→ What you need to do
Word for word, retype each record shown below.

-- Dataset records follows --

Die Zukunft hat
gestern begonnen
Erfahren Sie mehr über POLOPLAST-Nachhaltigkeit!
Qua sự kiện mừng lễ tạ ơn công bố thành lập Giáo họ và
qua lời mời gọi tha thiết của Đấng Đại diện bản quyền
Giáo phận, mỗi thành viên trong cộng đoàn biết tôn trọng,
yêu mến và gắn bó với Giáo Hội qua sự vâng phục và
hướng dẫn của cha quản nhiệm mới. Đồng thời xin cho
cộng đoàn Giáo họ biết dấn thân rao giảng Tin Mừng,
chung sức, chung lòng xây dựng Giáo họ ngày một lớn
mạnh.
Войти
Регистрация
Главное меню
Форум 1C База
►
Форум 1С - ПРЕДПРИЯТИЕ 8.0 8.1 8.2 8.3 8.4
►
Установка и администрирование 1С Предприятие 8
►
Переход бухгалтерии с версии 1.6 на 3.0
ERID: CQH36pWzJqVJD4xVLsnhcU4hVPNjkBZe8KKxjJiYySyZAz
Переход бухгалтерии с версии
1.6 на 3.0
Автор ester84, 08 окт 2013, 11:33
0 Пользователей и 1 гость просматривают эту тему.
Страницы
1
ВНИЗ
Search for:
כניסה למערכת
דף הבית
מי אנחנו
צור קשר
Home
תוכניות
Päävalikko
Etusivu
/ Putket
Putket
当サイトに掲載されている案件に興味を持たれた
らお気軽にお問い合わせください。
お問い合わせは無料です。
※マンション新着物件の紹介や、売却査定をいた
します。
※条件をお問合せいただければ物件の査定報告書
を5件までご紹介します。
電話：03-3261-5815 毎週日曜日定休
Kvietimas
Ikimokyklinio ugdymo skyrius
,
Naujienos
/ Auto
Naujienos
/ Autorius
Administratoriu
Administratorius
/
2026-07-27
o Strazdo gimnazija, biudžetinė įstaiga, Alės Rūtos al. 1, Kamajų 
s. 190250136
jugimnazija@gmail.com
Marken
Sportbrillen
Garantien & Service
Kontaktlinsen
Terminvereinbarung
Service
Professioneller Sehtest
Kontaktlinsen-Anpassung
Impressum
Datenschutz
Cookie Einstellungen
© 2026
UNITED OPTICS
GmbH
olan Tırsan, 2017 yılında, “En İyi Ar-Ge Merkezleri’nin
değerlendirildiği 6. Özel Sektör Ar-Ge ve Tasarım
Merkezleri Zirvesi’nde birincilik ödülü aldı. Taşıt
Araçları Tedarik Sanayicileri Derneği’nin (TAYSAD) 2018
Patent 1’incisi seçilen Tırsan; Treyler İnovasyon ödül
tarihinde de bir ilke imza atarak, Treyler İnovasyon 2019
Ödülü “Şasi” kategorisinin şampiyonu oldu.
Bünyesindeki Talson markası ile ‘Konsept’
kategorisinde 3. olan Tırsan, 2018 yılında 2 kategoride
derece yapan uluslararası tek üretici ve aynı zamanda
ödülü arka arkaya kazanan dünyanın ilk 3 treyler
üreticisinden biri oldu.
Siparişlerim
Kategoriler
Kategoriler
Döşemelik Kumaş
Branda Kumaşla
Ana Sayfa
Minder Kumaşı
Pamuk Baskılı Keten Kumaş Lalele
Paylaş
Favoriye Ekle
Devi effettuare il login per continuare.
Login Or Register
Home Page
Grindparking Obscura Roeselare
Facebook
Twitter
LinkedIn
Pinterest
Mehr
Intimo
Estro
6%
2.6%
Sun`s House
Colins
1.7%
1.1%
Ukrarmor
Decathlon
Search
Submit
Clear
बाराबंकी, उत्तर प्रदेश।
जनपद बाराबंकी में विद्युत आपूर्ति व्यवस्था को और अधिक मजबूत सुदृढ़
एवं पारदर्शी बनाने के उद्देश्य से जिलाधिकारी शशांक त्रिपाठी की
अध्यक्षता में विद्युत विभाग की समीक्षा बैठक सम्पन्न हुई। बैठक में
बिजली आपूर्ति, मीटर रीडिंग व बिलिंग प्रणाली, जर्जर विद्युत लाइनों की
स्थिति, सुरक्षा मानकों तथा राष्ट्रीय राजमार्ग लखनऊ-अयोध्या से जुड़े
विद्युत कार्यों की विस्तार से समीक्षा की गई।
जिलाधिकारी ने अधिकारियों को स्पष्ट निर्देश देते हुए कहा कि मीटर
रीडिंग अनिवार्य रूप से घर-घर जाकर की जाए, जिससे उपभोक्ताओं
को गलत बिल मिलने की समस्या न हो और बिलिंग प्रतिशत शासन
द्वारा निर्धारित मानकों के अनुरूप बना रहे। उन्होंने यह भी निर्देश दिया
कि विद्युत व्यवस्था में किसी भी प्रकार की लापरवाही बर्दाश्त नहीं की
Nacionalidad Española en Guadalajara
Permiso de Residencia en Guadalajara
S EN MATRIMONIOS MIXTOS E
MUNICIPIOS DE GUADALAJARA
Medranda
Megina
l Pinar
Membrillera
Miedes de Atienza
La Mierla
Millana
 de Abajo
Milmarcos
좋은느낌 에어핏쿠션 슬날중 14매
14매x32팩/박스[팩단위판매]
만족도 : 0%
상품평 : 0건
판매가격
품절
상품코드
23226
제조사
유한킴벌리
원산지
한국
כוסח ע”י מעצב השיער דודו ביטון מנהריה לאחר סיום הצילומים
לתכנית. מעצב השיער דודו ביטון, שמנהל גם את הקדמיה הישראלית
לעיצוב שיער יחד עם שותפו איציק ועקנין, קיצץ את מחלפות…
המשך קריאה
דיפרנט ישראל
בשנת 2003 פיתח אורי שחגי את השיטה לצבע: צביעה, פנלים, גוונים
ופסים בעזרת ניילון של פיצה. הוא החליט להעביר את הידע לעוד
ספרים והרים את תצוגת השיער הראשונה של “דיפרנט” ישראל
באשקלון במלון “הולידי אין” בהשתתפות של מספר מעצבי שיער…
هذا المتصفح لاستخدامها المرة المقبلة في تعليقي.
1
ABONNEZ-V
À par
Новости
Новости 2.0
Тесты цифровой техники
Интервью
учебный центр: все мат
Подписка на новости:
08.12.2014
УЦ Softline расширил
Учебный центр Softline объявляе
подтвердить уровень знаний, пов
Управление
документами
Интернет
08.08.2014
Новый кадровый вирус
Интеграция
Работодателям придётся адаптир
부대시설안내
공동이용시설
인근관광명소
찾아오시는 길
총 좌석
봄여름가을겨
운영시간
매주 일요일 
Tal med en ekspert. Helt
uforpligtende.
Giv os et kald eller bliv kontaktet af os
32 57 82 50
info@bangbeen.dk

-- Dataset records concluded --

→ Result below
Die Zukunft hat
gestern begonnen
Erfahren Sie mehr über POLOPLAST-Nachhaltigkeit!
Qua sự kiện mừng lễ tạ ơn công bố thành lập Giáo họ và
qua lời mời gọi tha thiết của Đấng Đại diện bản quyền
Giáo phận, mỗi thành viên trong cộng đoàn biết tôn trọng,
yêu mến và gắn bó với Giáo Hội qua sự vâng phục và
hướng dẫn của cha quản nhiệm mới. Đồng thời xin cho
cộng đoàn Giáo họ biết dấn thân rao giảng Tin Mừng,
chung sức, chung lòng xây dựng Giáo họ ngày một lớn
mạnh.
Войти
Регистрация
Главное меню
Форум 1C База
►
Форум 1С - ПРЕДПРИЯТИЕ 8.0 8.1 8.2 8.3 8.4
►
Установка и администрирование 1С Предприятие 8
►
Переход бухгалтерии с версии 1.6 на 3.0
ERID: CQH36pWzJqVJD4xVLsnhcU4hVPNjkBZe8KKxjJiYySyZAz
Переход бухгалтерии с версии
1.6 на 3.0
Автор ester84, 08 окт 2013, 11:33
0 Пользователей и 1 гость просматривают эту тему.
Страницы
1
ВНИЗ
Search for:
כניסה למערכת
דף הבית
מי אנחנו
צור קשר
Home
תוכניות
Päävalikko
Etusivu
/ Putket
Putket
当サイトに掲載されている案件に興味を持たれた
らお気軽にお問い合わせください。
お問い合わせは無料です。
※マンション新着物件の紹介や、売却査定をいた
します。
※条件をお問合せいただければ物件の査定報告書
を5件までご紹介します。
電話：03-3261-5815 毎週日曜日定休
Kvietimas
Ikimokyklinio ugdymo skyrius
,
Naujienos
/ Auto
Naujienos
/ Autorius
Administratoriu
Administratorius
/
2026-07-27
o Strazdo gimnazija, biudžetinė įstaiga, Alės Rūtos al. 1, Kamajų 
s. 190250136
jugimnazija@gmail.com
Marken
Sportbrillen
Garantien & Service
Kontaktlinsen
Terminvereinbarung
Service
Professioneller Sehtest
Kontaktlinsen-Anpassung
Impressum
Datenschutz
Cookie Einstellungen
© 2026
UNITED OPTICS
GmbH
olan Tırsan, 2017 yılında, “En İyi Ar-Ge Merkezleri’nin
değerlendirildiği 6. Özel Sektör Ar-Ge ve Tasarım
Merkezleri Zirvesi’nde birincilik ödülü aldı. Taşıt
Araçları Tedarik Sanayicileri Derneği’nin (TAYSAD) 2018
Patent 1’incisi seçilen Tırsan; Treyler İnovasyon ödül
tarihinde de bir ilke imza atarak, Treyler İnovasyon 2019
Ödülü “Şasi” kategorisinin şampiyonu oldu.
Bünyesindeki Talson markası ile ‘Konsept’
kategorisinde 3. olan Tırsan, 2018 yılında 2 kategoride
derece yapan uluslararası tek üretici ve aynı zamanda
ödülü arka arkaya kazanan dünyanın ilk 3 treyler
üreticisinden biri oldu.
Siparişlerim
Kategoriler
Kategoriler
Döşemelik Kumaş
Branda Kumaşla
Ana Sayfa
Minder Kumaşı
Pamuk Baskılı Keten Kumaş Lalele
Paylaş
Favoriye Ekle
Devi effettuare il login per continuare.
Login Or Register
Home Page
Grindparking Obscura Roeselare
Facebook
Twitter
LinkedIn
Pinterest
Mehr
Intimo
Estro
6%
2.6%
Sun`s House
Colins
1.7%
1.1%
Ukrarmor
Decathlon
Search
Submit
Clear
बाराबंकी, उत्तर प्रदेश।
जनपद बाराबंकी में विद्युत आपूर्ति व्यवस्था को और अधिक मजबूत सुदृढ़
एवं पारदर्शी बनाने के उद्देश्य से जिलाधिकारी शशांक त्रिपाठी की
अध्यक्षता में विद्युत विभाग की समीक्षा बैठक सम्पन्न हुई। बैठक में
बिजली आपूर्ति, मीटर रीडिंग व बिलिंग प्रणाली, जर्जर विद्युत लाइनों की
स्थिति, सुरक्षा मानकों तथा राष्ट्रीय राजमार्ग लखनऊ-अयोध्या से जुड़े
विद्युत कार्यों की विस्तार से समीक्षा की गई।
जिलाधिकारी ने अधिकारियों को स्पष्ट निर्देश देते हुए कहा कि मीटर
रीडिंग अनिवार्य रूप से घर-घर जाकर की जाए, जिससे उपभोक्ताओं
को गलत बिल मिलने की समस्या न हो और बिलिंग प्रतिशत शासन
द्वारा निर्धारित मानकों के अनुरूप बना रहे। उन्होंने यह भी निर्देश दिया
कि विद्युत व्यवस्था में किसी भी प्रकार की लापरवाही बर्दाश्त नहीं की
Nacionalidad Española en Guadalajara
Permiso de Residencia en Guadalajara
S EN MATRIMONIOS MIXTOS E
MUNICIPIOS DE GUADALAJARA
Medranda
Megina
l Pinar
Membrillera
Miedes de Atienza
La Mierla
Millana
 de Abajo
Milmarcos
좋은느낌 에어핏쿠션 슬날중 14매
14매x32팩/박스[팩단위판매]
만족도 : 0%
상품평 : 0건
판매가격
품절
상품코드
23226
제조사
유한킴벌리
원산지
한국
כוסח ע”י מעצב השיער דודו ביטון מנהריה לאחר סיום הצילומים
לתכנית. מעצב השיער דודו ביטון, שמנהל גם את הקדמיה הישראלית
לעיצוב שיער יחד עם שותפו איציק ועקנין, קיצץ את מחלפות…
המשך קריאה
דיפרנט ישראל
בשנת 2003 פיתח אורי שחגי את השיטה לצבע: צביעה, פנלים, גוונים
ופסים בעזרת ניילון של פיצה. הוא החליט להעביר את הידע לעוד
ספרים והרים את תצוגת השיער הראשונה של “דיפרנט” ישראל
באשקלון במלון “הולידי אין” בהשתתפות של מספר מעצבי שיער…
هذا المتصفح لاستخدامها المرة المقبلة في تعليقي.
1
ABONNEZ-V
À par
Новости
Новости 2.0
Тесты цифровой техники
Интервью
учебный центр: все мат
Подписка на новости:
08.12.2014
УЦ Softline расширил
Учебный центр Softline объявляе
подтвердить уровень знаний, пов
Управление
документами
Интернет
08.08.2014
Новый кадровый вирус
Интеграция
Работодателям придётся адаптир
부대시설안내
공동이용시설
인근관광명소
찾아오시는 길
총 좌석
봄여름가을겨
운영시간
매주 일요일 
Tal med en ekspert. Helt
uforpligtende.
Giv os et kald eller bliv kontaktet af os
32 57 82 50
info@bangbeen.dk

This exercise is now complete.